Date of Award

12-22-2009

Document Type

Dissertation

Degree Name

Doctor of Philosophy (PhD)

Department

English

First Advisor

Thomas J. Slater, Ph.D.

Second Advisor

Ronald Emerick, Ph.D.

Third Advisor

Mike Sell, Ph.D.

Abstract

The Depiction of the Working Class in American Films of the Counterculture Era explores the rendering of the working class by Hollywood between 1967 and 1982. This dissertation discusses how this unique and volatile epoch was interpreted by Hollywood, and how the roles of working-class characters evolved with the shifting economic and political landscapes. The dissertation also demonstrates that although Hollywood temporarily experimented with some new models and narratives as it encouraged fresh creative talent in the early 1970s in a period known as the Hollywood Renaissance, the film industry never strayed too far from its roots. As the country moved back to the right in the early 1970s, Hollywood quickly returned to a more classic and conservative cinema. As this work demonstrates, this return was best reflected in the rendering of the working class. In addition to exploring how working-class characters evolved with the times, this dissertation also explores how film informed the working class view of itself. For example, the work discusses how a film like Rocky (1976) reinforced and perpetuated some workingclass views at a time when the working class felt threatened by change. The dissertation begins by exploring the history of the working class in American film.
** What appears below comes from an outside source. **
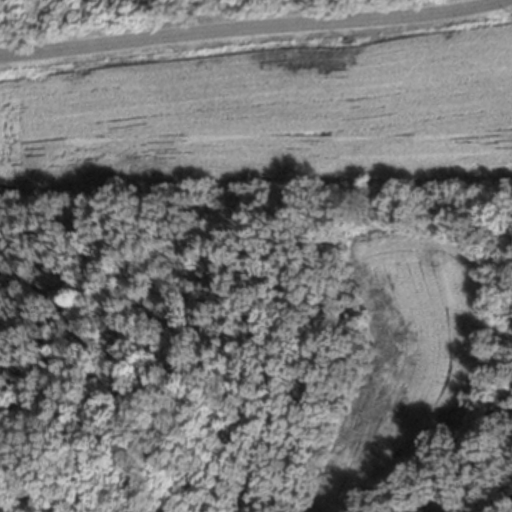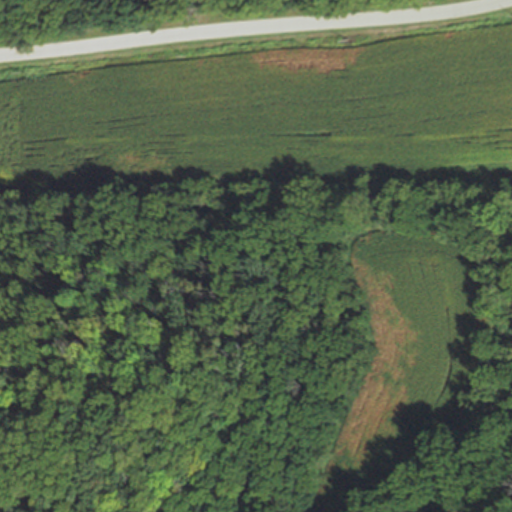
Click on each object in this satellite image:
road: (256, 28)
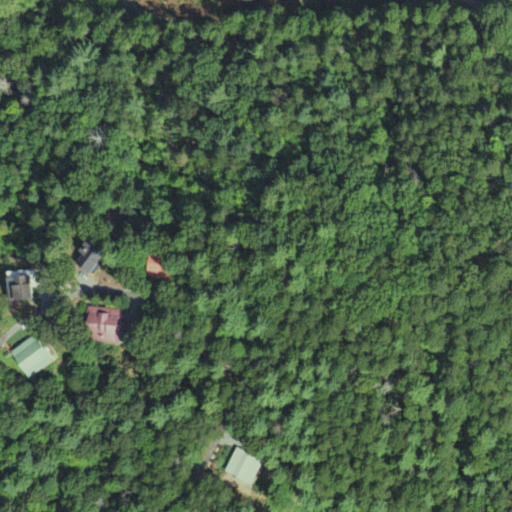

Then, by drawing on the works of film scholars and cultural critics, it explores Hollywood’s creation of the binary of the working class vs. the counterculture that emerged in the late 1960s. This binary, while generally successful at the box office, also helped to perpetuate the real division between the working class and counterculture, a division that continues as the culture wars rage on in the 21st Century.